Claimant was free from contributory negligence. Her uncontradicted testimony is that, upon seeing the water ahead of her, she reduced her speed to 30 to 35 miles per hour. She says she did this not by braking but by taking her foot off the accelerator. The posted speed limit was 40 miles per hour. She makes an uncontradicted, prima facie case of driving with due care for her own safety. There is no evidence in the record that she was travelling at an excessive rate of speed or that her car was in poor mechanical condition. There is nothing in the record to indicate that she was the proximate cause of the accident. Never having driven over the road before, she would not have anticipated a slippery, wet spot in the road.

Claimant’s injuries are spelled out in Joint Exhibit 12 and in her testimony. She incurred $6,154.92 in medical expense. An award of $25,000 would be appropriate considering the extent, duration, and permanency of her injuries.

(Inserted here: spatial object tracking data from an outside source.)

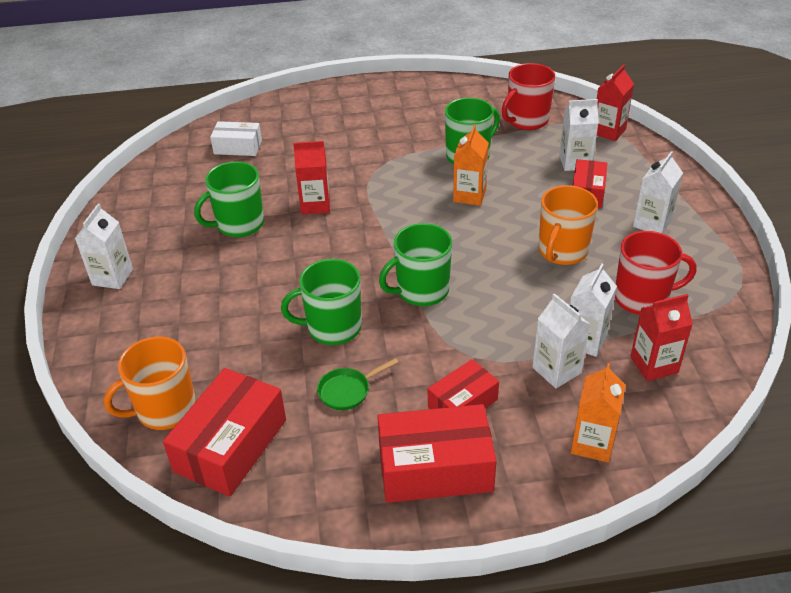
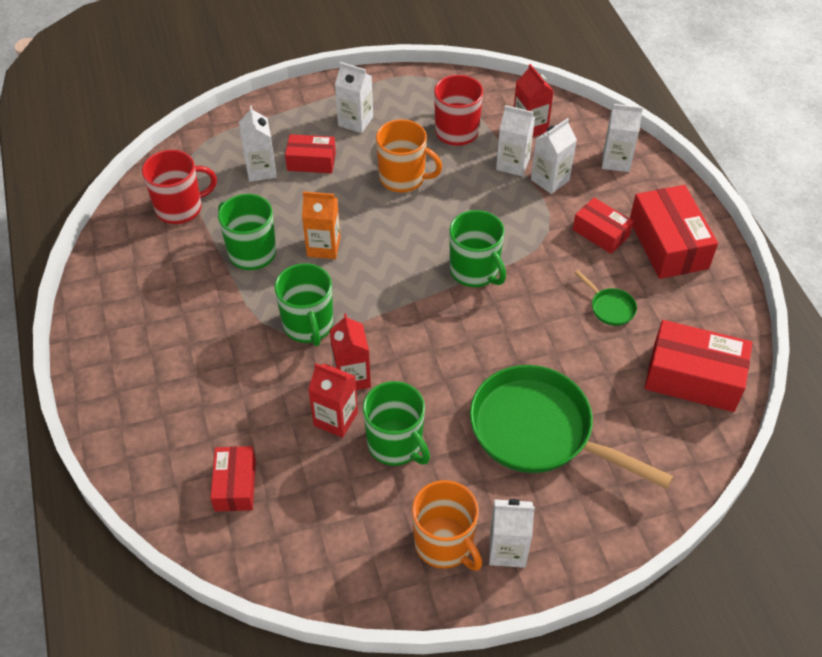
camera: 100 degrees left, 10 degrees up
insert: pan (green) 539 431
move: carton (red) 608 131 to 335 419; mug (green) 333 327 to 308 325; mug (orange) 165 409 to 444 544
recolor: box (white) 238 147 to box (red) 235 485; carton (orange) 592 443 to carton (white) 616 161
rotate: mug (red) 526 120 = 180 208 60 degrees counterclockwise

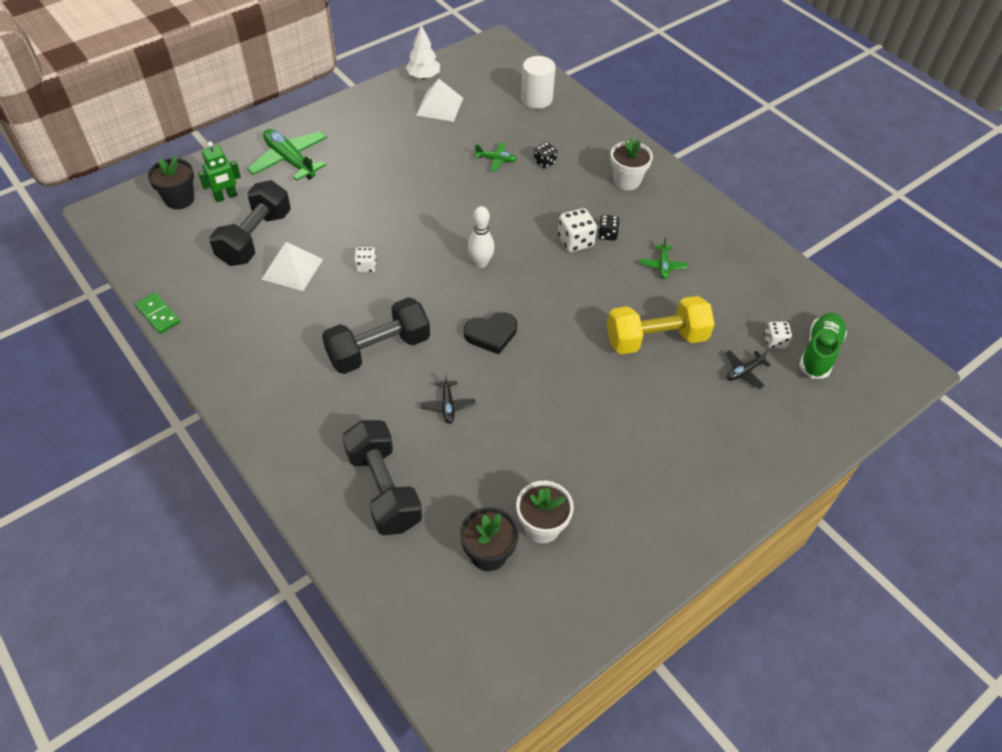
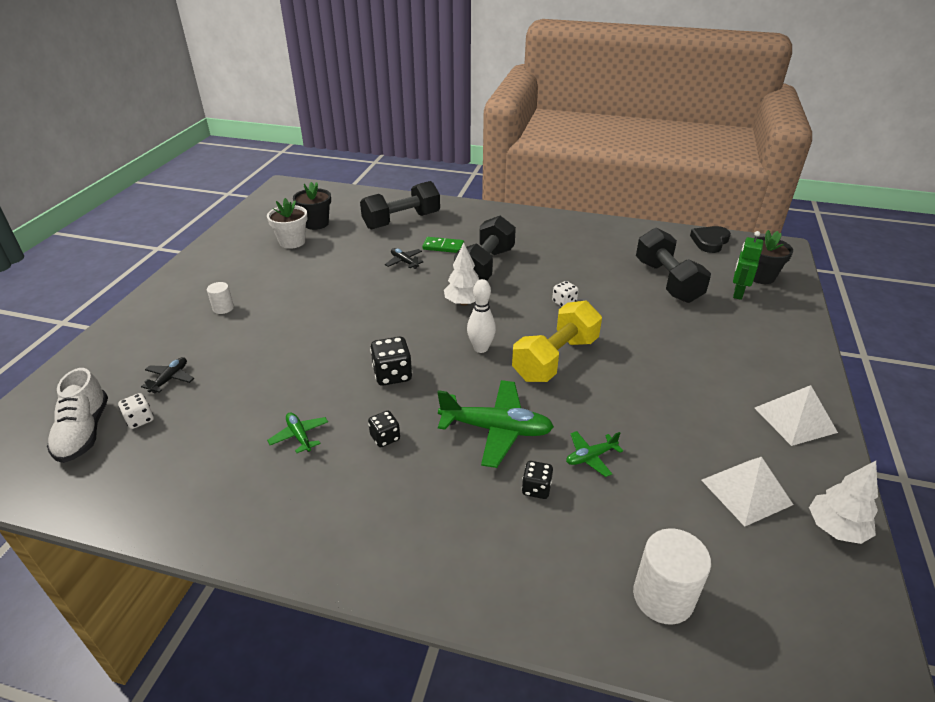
camera: 145 degrees right, 15 degrees down
delete: flower pot (white) 626 181; dice (white) 575 241
insert: tree (white) 463 302; cylinder (white) 223 308; dice (black) 392 375
move: plane (green) 290 161 to 496 429; pyramid (white) 292 269 to 795 420; domino (green) 158 315 to 443 247; dumbbell (yellow) 656 339 to 555 359; heart (black) 491 334 to 710 241
recolor: shoe (green) 819 352 to shoe (white) 84 432
rotate: dumbbell (black) 383 489 = 401 221 60 degrees counterclockwise

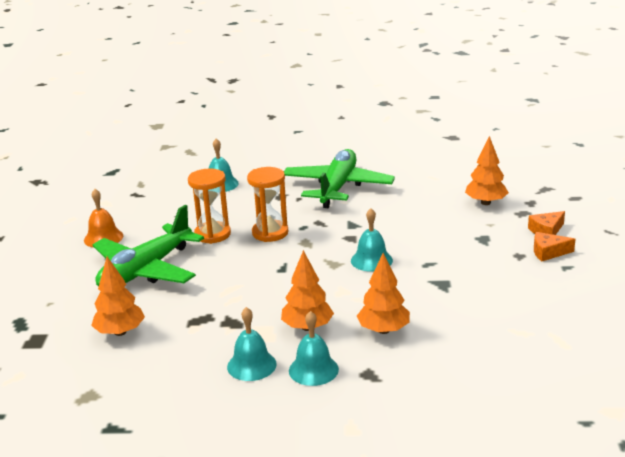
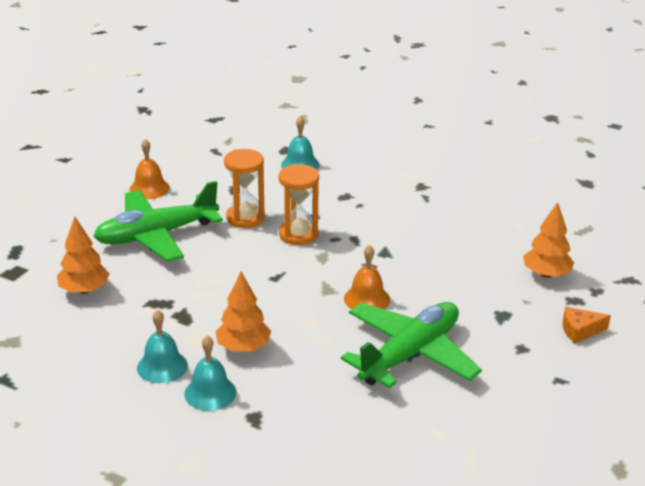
camera: 25 degrees right, 5 degrees up
delete: cheese (orange) 548 252; tree (orange) 383 330
move: plane (green) 337 187 to 410 354
recolor: bell (turquoise) 371 260 to bell (orange) 367 299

Respondent, in its brief, again raises the issue of whether Claimant’s statutory notice was defective for failing to state correctly the location of the accident. This matter was decided by Judge Holderman in his order of April 19, 1974, denying Respondent’s motion to dismiss. Both Mr. Torres and the Village Marshall were personally familiar with the scene of the accident. They placed it at approximately 1-1/2 miles east of the city limits of the Village of DePue, as set forth in the notice. John Kopina, the Village Clerk of DePue who testified that the accident site was only 1/4 of a mile east of DePue, testified from a map only and was never at the scene of the accident.

The preponderance of the evidence is that the site of the accident was correctly set forth in Claimant’s statutory notice.

We note that Burgener v. State of Illinois, 25 Ill.Ct.Cl. 6, is fairly analagous although it deals with a sheet of slippery ice across a road. In the Burgener case the ice resulted from a permanent condition of water seepage, and Claimant’s wife lost control of her car on the ice. The State had long standing knowledge that water collected at this point on the road and was held responsible for not warning travelers of the ice.

For the reasons set forth above, the Claimant is hereby awarded damages in the amount of Twenty-Five Thousand Dollars ($25,000.00).